I wrote a quick and dirty test to check the performance of Go vs C# in the area of concurrent lookup access and was surprised by the results.
It's a very trivial example and I'm no Go expert but the test is simply to perform 1,000,000 lock/check/add/unlock operations on a map, it's only single-threaded because I'm checking just these functions:
package main
import (
"fmt"
"sync"
"time"
)
var mu sync.Mutex
func main() {
cache := make(map[int]int, 1000000)
start := time.Now()
for i := 0; i < 1000000; i++ {
mu.Lock()
if _, ok := cache[i]; ok == false {
cache[i] = i
}
mu.Unlock()
}
end := time.Since(start)
fmt.Println(end)
var sum int64
for _, v := range cache {
sum += int64(v)
}
fmt.Println(sum)
}
And the same thing in C# (via LINQPad):
void Main()
{
var cache = new Dictionary<int, int>(1000000);
var sw = Stopwatch.StartNew();
for (var i = 0; i < 1000000; i++)
{
lock (cache)
{
int d;
if (cache.TryGetValue(i, out d) == false)
{
cache.Add(i, i);
}
}
}
$"{sw.ElapsedMilliseconds:N0}ms".Dump();
var sum = 0L;
foreach (var kvp in cache)
{
sum += kvp.Value;
}
sum.Dump();
}
I sum the elements of both collections to ensure they match up (499,999,500,000) and print the time taken. Here are the results:
I've checked that it's not possible to initialise the size of a map, just the capacity, so I'm wondering if there's anything I could do to improve the performance of the Go map?
It takes Go 32ms to perform 1,000,000 lock/unlock operations without the map access.
[S]o I'm wondering if there's anything I could do to improve the performance of the Go map?
No there is not. Go has basically no performance knobs.
(Note that Go's map
type is a very general and robust hash map which uses strong cryptographic hashing (if possible) to prevent attacks and forces random key/iteration order.
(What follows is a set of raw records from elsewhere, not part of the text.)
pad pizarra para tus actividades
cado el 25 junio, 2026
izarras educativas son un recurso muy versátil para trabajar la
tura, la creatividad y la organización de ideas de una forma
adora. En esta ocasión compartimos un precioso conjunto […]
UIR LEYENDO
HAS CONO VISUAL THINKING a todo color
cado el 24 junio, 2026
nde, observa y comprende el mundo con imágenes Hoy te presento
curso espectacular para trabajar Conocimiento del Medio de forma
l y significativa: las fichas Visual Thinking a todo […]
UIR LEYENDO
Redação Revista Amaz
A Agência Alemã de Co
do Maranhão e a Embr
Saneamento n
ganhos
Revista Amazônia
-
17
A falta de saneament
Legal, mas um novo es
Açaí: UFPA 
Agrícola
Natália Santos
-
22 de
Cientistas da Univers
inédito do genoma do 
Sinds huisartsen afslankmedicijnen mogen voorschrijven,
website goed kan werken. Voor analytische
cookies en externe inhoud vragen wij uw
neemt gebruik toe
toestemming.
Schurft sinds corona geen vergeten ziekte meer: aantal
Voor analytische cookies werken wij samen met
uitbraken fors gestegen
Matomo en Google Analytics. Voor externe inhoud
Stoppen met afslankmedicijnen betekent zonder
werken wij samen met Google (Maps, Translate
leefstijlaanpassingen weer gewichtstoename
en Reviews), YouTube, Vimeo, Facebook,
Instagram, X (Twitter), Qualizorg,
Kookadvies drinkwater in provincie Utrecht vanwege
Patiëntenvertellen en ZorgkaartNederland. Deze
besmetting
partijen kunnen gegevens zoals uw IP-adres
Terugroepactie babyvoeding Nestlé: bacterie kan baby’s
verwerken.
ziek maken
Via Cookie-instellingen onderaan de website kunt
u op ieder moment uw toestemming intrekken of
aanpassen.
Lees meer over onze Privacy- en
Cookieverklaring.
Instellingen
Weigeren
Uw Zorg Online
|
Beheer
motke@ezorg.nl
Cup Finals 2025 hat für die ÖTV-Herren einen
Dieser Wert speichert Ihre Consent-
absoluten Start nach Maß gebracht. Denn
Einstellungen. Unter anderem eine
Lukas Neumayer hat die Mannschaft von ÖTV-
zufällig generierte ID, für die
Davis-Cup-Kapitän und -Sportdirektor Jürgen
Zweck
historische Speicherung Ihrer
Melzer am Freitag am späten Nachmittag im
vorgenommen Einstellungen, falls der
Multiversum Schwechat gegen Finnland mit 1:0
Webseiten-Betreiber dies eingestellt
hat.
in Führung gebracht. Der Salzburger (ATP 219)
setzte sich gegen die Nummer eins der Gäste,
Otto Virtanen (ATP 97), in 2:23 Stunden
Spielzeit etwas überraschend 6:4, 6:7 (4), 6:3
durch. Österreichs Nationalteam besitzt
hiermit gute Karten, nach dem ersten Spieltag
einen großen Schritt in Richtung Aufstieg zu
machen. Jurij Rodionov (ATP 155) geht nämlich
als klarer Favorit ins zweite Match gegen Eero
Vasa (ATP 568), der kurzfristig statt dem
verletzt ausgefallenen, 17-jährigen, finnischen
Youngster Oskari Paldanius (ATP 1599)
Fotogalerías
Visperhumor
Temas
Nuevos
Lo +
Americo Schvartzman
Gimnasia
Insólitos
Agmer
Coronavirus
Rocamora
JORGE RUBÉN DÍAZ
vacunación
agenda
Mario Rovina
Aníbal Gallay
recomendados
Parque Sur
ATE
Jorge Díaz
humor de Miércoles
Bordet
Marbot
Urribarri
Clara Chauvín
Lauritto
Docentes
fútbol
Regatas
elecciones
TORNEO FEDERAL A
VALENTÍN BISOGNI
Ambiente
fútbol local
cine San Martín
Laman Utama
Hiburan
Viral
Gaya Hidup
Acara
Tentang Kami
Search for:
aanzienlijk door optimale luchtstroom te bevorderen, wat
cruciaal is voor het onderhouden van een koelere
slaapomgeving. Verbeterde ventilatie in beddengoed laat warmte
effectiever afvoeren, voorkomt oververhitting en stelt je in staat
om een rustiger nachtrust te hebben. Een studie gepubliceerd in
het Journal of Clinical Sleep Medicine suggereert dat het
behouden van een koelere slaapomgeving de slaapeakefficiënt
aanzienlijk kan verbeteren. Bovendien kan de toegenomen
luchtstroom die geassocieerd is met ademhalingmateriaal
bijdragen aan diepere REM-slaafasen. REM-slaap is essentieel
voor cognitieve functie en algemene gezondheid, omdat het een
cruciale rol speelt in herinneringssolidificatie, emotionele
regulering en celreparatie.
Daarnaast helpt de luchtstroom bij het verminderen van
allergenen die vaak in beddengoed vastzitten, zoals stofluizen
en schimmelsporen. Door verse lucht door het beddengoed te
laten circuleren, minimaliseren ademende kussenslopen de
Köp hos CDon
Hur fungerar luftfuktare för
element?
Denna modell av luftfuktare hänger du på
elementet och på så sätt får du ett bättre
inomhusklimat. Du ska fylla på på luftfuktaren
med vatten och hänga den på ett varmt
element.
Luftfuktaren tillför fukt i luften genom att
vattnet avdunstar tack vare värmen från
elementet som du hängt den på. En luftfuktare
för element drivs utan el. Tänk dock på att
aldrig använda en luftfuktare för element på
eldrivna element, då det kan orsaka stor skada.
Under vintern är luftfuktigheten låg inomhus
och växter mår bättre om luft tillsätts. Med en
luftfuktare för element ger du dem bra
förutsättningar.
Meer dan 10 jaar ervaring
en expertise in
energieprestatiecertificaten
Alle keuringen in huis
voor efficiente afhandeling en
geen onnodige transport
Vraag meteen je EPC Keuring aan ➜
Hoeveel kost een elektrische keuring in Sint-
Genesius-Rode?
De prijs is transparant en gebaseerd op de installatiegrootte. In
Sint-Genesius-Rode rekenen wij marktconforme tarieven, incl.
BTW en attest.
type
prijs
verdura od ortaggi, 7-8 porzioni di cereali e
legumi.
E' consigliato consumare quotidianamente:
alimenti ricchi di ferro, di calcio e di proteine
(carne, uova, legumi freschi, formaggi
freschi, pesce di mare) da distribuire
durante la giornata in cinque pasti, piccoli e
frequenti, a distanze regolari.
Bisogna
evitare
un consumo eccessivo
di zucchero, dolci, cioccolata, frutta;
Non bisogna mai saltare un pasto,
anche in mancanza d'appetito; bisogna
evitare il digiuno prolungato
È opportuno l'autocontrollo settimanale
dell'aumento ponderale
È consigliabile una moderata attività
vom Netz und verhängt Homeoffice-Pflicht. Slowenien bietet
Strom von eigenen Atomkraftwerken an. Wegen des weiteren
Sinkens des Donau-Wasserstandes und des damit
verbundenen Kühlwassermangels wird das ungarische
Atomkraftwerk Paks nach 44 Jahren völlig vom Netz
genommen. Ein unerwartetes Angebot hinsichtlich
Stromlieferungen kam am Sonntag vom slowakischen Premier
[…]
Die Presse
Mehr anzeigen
It is "totally general purpose" and not just "a fast dictionary".)
Just to be totally correct: There is the environmental variable GOGC
to "tune" GC.
I compiled your C# example using Mono, and ran it on OS X, just to neutralize any "magic" Microsoft might have added to its Windows implementation of Dictionary.
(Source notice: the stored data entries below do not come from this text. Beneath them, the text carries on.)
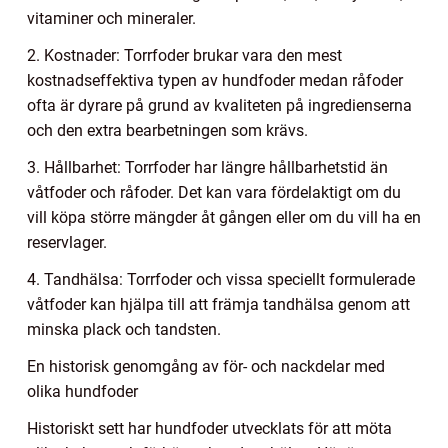
vitaminer och mineraler.
2. Kostnader: Torrfoder brukar vara den mest
kostnadseffektiva typen av hundfoder medan råfoder
ofta är dyrare på grund av kvaliteten på ingredienserna
och den extra bearbetningen som krävs.
3. Hållbarhet: Torrfoder har längre hållbarhetstid än
våtfoder och råfoder. Det kan vara fördelaktigt om du
vill köpa större mängder åt gången eller om du vill ha en
reservlager.
4. Tandhälsa: Torrfoder och vissa speciellt formulerade
våtfoder kan hjälpa till att främja tandhälsa genom att
minska plack och tandsten.
En historisk genomgång av för- och nackdelar med
olika hundfoder
Historiskt sett har hundfoder utvecklats för att möta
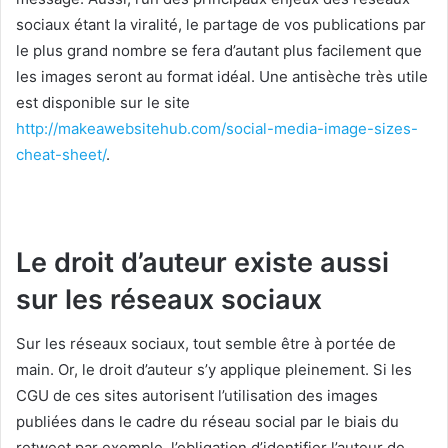
sociaux étant la viralité, le partage de vos publications par
le plus grand nombre se fera d’autant plus facilement que
les images seront au format idéal. Une antisèche très utile
est disponible sur le site
http://makeawebsitehub.com/social-media-image-sizes-
cheat-sheet/
.
Le droit d’auteur existe aussi
sur les réseaux sociaux
Sur les réseaux sociaux, tout semble être à portée de
main. Or, le droit d’auteur s’y applique pleinement. Si les
CGU de ces sites autorisent l’utilisation des images
publiées dans le cadre du réseau social par le biais du
retweet par exemple, l’obligation d’identifier l’auteur de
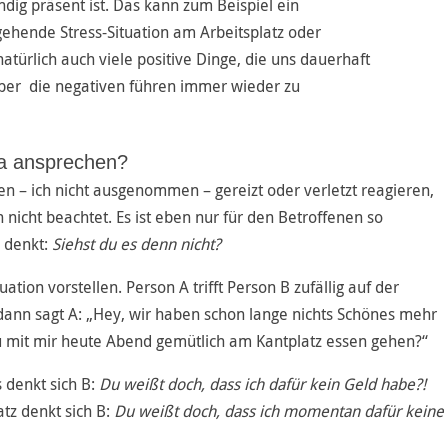
ndig präsent ist. Das kann zum Beispiel ein
gehende Stress-Situation am Arbeitsplatz oder
natürlich auch viele positive Dinge, die uns dauerhaft
aber die negativen führen immer wieder zu
a ansprechen?
en – ich nicht ausgenommen – gereizt oder verletzt reagieren,
 nicht beachtet. Es ist eben nur für den Betroffenen so
h denkt:
Siehst du es denn nicht?
ation vorstellen. Person A trifft Person B zufällig auf der
dann sagt A: „Hey, wir haben schon lange nichts Schönes mehr
mit mir heute Abend gemütlich am Kantplatz essen gehen?“
 denkt sich B:
Du weißt doch, dass ich dafür kein Geld habe?!
tz denkt sich B:
Du
weißt
doch, dass ich momentan dafür keine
It appears that C# is indeed faster than Go for this particular test, unless there is some Go performance trick we are overlooking:
dict.cs
using System;
using System.Collections.Generic;
using System.Diagnostics;
public class DictionaryTest
{
public static void Main()
{
var cache = new Dictionary<int, int>(1000000);
var sw = Stopwatch.StartNew();
for (var i = 0; i < 1000000; i++)
{
lock (cache)
{
int d;
if (cache.TryGetValue(i, out d) == false)
{
cache.Add(i, i);
}
}
}
sw.Stop();
Console.WriteLine(string.Format("{0}ms", sw.ElapsedMilliseconds));
var sum = 0L;
foreach (var kvp in cache)
{
sum += kvp.Value;
}
Console.WriteLine("Sum: " + sum);
}
}
If you have the Mono SDK installed, you can compile the above with mcs dict.cs
and execute with mono dict.exe
.
I ran it several times, and it takes an average of 47ms compared to my average 149ms for the Go version.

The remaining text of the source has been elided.